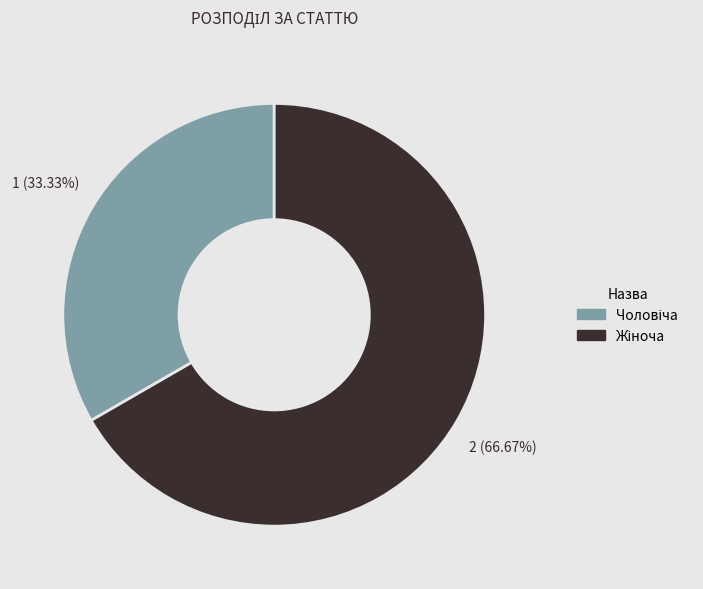

Count the number of slices in the pie.

2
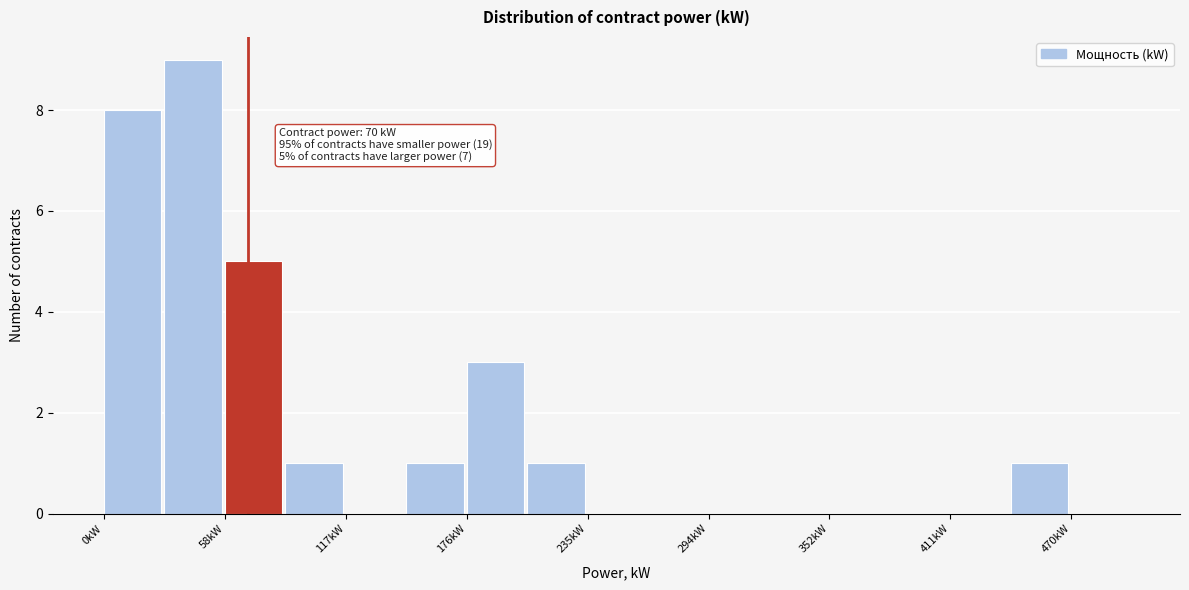

Read against the x-axis, roughly where is the centre of the tallest bar?

40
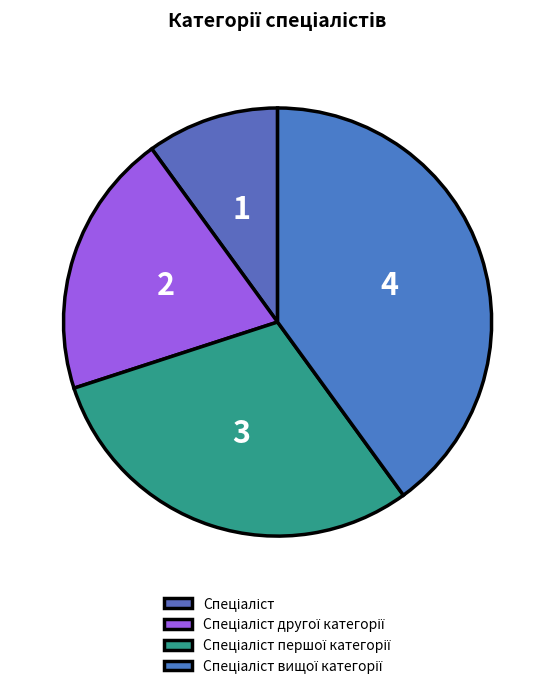

Count the number of slices in the pie.

4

========

WHAT IS BEING ASKED: Return the lines above word for word, leaving out the pictures.

RESULT OF THIS EXERCISE:
Count the number of slices in the pie.

2

Read against the x-axis, roughly where is the centre of the tallest bar?

40

Count the number of slices in the pie.

4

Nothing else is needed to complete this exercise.